The panels seem to be added value as the auctioneers from as far away as the Philippines and Canada—with a very strong showing among US firms—seemed as excited for time to meet and compare notes from their own markets.
The Wall Street Journal revealed today that these firms have a reason to feel optimistic.
- Invaluable, an online-auction platform that works with more than 5,000 smaller houses and galleries, said its $365 million in live-auction sales last year represented an 18% bump from 2017.
We’ve been running some numbers for AMMpro subscribers that show a long-term trend at the three global auction houses toward a lower number of lots offered and sold. Further research shows that Sotheby’s and Christie’s are making a broad-based effort to reduce the number of lots they sell throughout the company and increase the sell through rates.
Previous accounts of the auction market have assumed that these lower-value lots, often in traditional categories that have fallen out of favor, are disappearing from the marketplace entirely. Invaluable’s sales figures and anecdotal evidence at the conference suggest much of this trade might be moving toward these other enterprises. Many of them are also finding innovative ways to make the selling of these kinds of objects more cost-effective and efficient.
The Tate’s Bonnard Show: an End or a Beginning
Jackie Wullschlager’s Financial Times review of the Tate Modern’s Pierre Bonnard: The Colour of Memory show contains this observation about what the show sets out to resolve:
- “Bonnard’s confused position in art history and his magnificently fluttering images, always on the verge of dissolving into abstract shimmers and beguiling spatial puzzles. Is this artist who made the modest red-and-white tabletop his early battleground and reinvented the bather of antiquity in portraits of his wife corpse-like and submerged in the tub a late-flowering intimiste, concluding the celebration of bourgeois French domesticity begun by Chardin, or a death-obsessed claustrophobic? Bonnard once defined himself as “the last of the Impressionists”, but he painted from memory not life. With hindsight, we see him rather as pioneer of mid-20th-century energetic, all-over surfaces, while his fluttering restless images sympathetically herald postmodern ambivalence and disintegration.”

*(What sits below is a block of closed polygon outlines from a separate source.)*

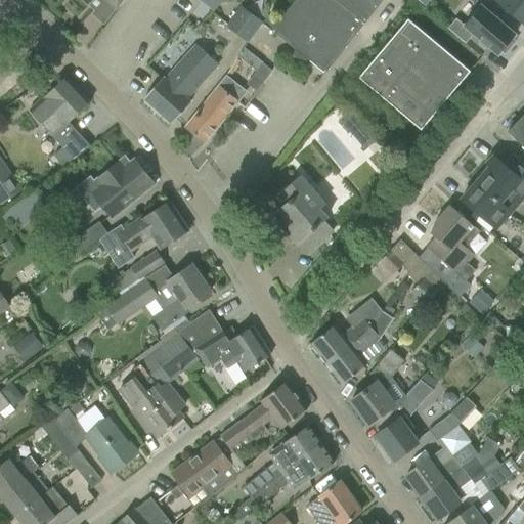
[(81,0),(88,6),(93,0),(104,0),(116,9),(122,0),(81,0)]
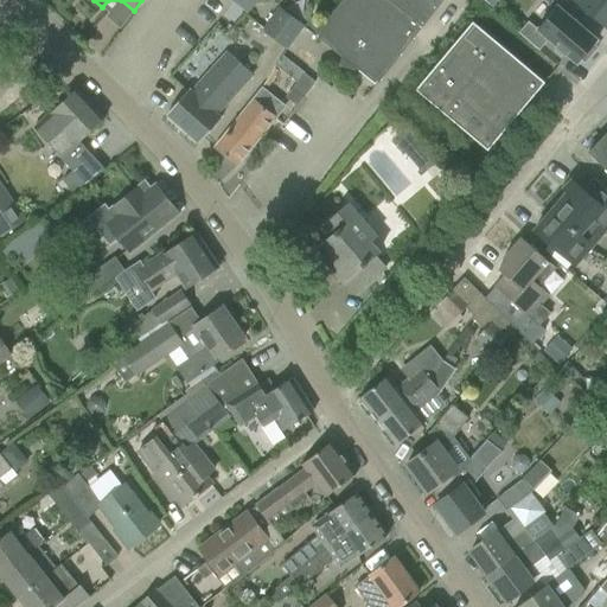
[(236,0),(250,11),(257,0),(236,0)]
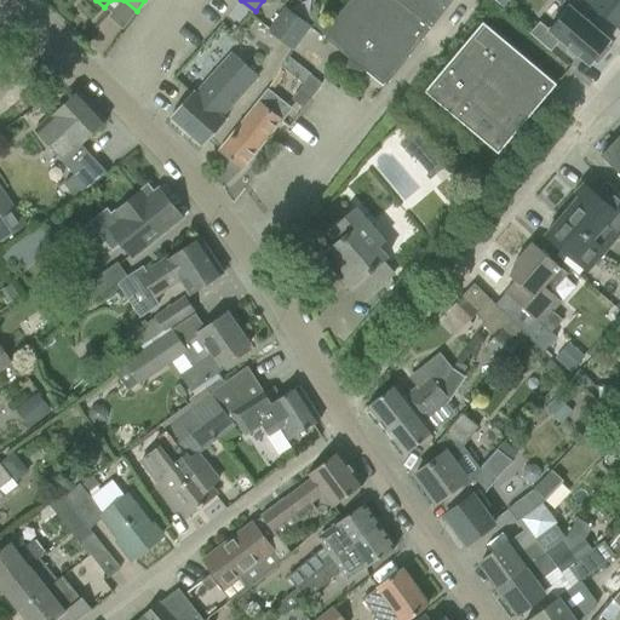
[(351,0),(336,18),(321,36),(384,87),(453,0),(351,0)]
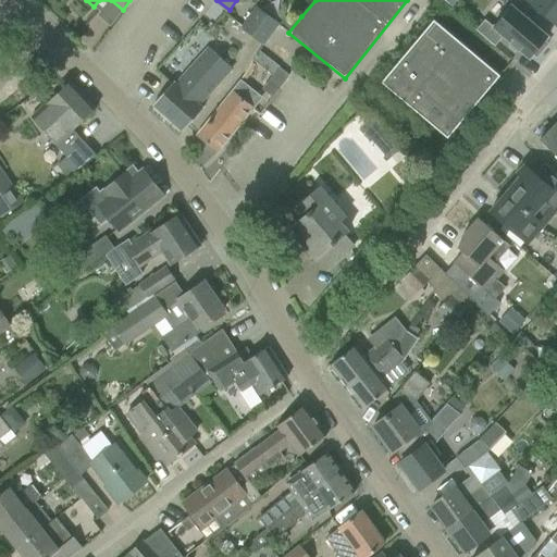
[(556,0),(503,0),(510,5),(522,16),(523,16),(531,5),(556,27),(556,25),(556,0)]
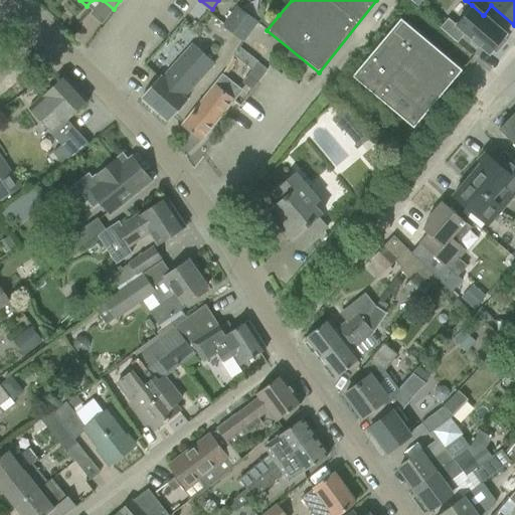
[(448,18),(440,28),(457,43),(465,34),(472,39),(472,40),(480,46),(489,54),(493,50),(496,53),(506,41),(503,38),(506,34),(484,15),(483,15),(472,5),(455,25),(448,18)]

The stunning show tries to answer this by presenting a chronology of Bonnard’s evolution as a painter, his work’s connection to his personal life, relationships and physical surroundings. There’s even a remarkable room where several paintings are hung without frames replicating the painter’s habit of working canvas tacked to a wall. The small strategy creates surprisingly stark effects.
Rimowa Follows Louis Vuitton Into Art & Luggage CollaborationEarlier this week, Alex Israel revealed his collaboration with Rimowa. The instagram post followed Alexandre Arnault’s own IG post and a preview piece in the Wall Street Journal. That story tells us that Israel’s gradient colors are used for the limited edition cases. The collaboration comes after LVMH took a majority stake two years ago in the German company. Arnault is Rimowa’s CEO and the son of LVMH head Bernard Arnault. Israel claims his gradient paintings and that those have become integral to the fabric of Los Angeles:
- “It definitely comes from the sunset, from the sky, from looking up at the end of the day and taking a deep breath and appreciating that I get to live in this amazing city,” says Israel, 36. “Gradient has become part of the vernacular culture of L.A.—custom cars or airbrushed surfboards.”